Citation Numbers: 35 N.Y.S. 405, 89 Hun 487, 96 N.Y. Sup. Ct. 487, 69 N.Y. St. Rep. 791
Filed Date: 10/18/1895
Status: Precedential
Modified Date: 1/13/2023
This action was begun October 8, 1894, to recover the amount of a promissory note, of which the following is a copy:
$22,783 33/100.
New York, November 1st, 1892.
Two years after date, we promise to pay to the order of Thomas W. Robertson twenty-two thousand seven hundred and eighty-three 33/100 dollars, at No. 1 Broadway, New York City.
Value received.
No.-.
with interest at 5%, payable semiannually.
Due Nov. 4th, 1894.
The Ongley Electric Go.,
By Geo. B. Hopkins,
Vice President.
It is alleged that, by a written contract entered into between the parties to the note on the day of its date, it was agreed “that in case default should be made in the payment of the said principal sum above mentioned, or in the payment of the interest thereon, or in case the said defendant should at any time before the day of payment therein provided for, to wit, November 4, 1894, permit or suffer any attachment or other process against property to be issued against it, * * * then the said principal sum above mentioned should become instantly due and payable. * *” It is further alleged that the interest on the note which became due May 1,1893, November 1, 1893, and May 1, 1894, has not been paid, and that on March 21, 1893, an attachment was issued out of the supreme court of this state, in an action brought by John F. Wiechers against the defendant under which the defendant’s property has been seized, and now remains subject to the lien of the attachment.
The defendant demurs on the following grounds: (1) That there is another action pending between the same parties, for the same cause. (2) That the complaint does not state facts sufficient to constitute a cause of action. (3) That causes of action have been improperly united in a single count; one cause claiming the principal of the note sued upon due because of the issuance of an attachment against the property of the defendant, and the second cause of action claiming the principal of the note due because of a default in the payment of interest.
In respect to the first ground of demurrer, it is only necessary to say that it does not appear on the face of the complaint that another action is pending between the parties for the same cause of action.

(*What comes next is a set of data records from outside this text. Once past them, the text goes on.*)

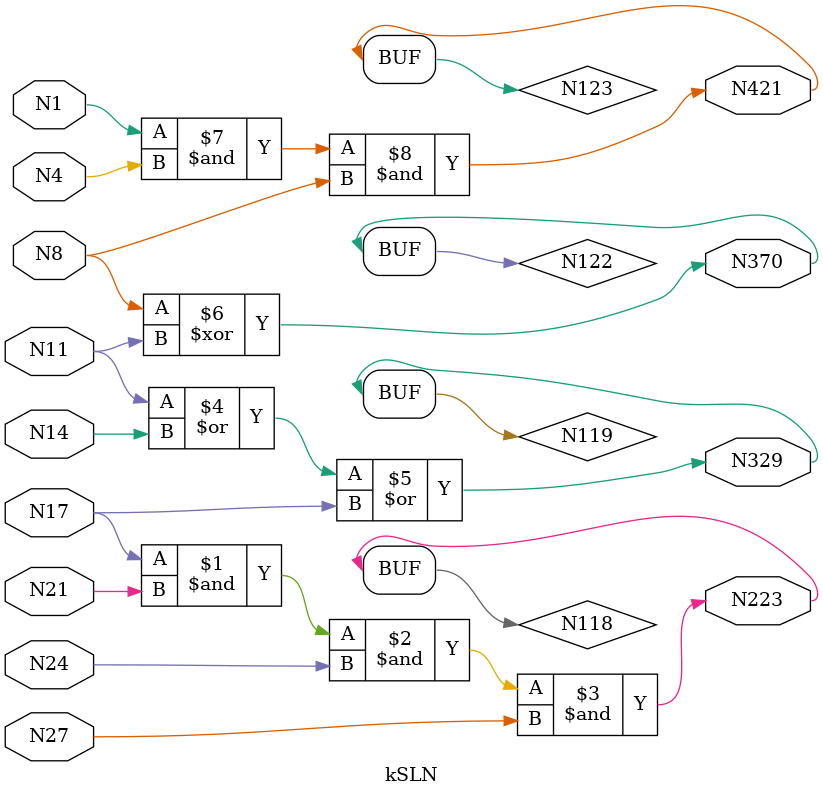
<source format=v>

module  kSLN (N1,N4,N8,N11,N14,N17,N21,N24,N27,N223,N329,N370,N421);

input N1,N4,N8,N11,N14,N17,N21,N24,N27;

output N223,N329,N370,N421;

wire N118,N119,N122,N123;

and AND4_1 (N118, N17, N21, N24, N27);
or  OR3_2  (N119, N11, N14, N17);
xor XOR2_3 (N122, N8, N11);
and AND3_4 (N123, N1, N4, N8);

buf BUF_5 (N223, N118);
buf BUF_6 (N329, N119);
buf BUF_7 (N370, N122);
buf BUF_8 (N421, N123);

endmodule



</source>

The third ground of demurrer is not well taken. There is but a single cause of action stated in the complaint, which is on the note; and the fact that it has become due by reason of two defaults—the nonpayment of interest and suffering of an attachment—does not constitute two causes of action. The principal of bonds and mortgages often becomes due by breach- of covenants to pay interest and to insure; and it has never before, we think, been argued that an action to foreclose the mortgage, or to recover on the bond, in which a breach of both covenants is set forth, improperly joins two independent causes of action.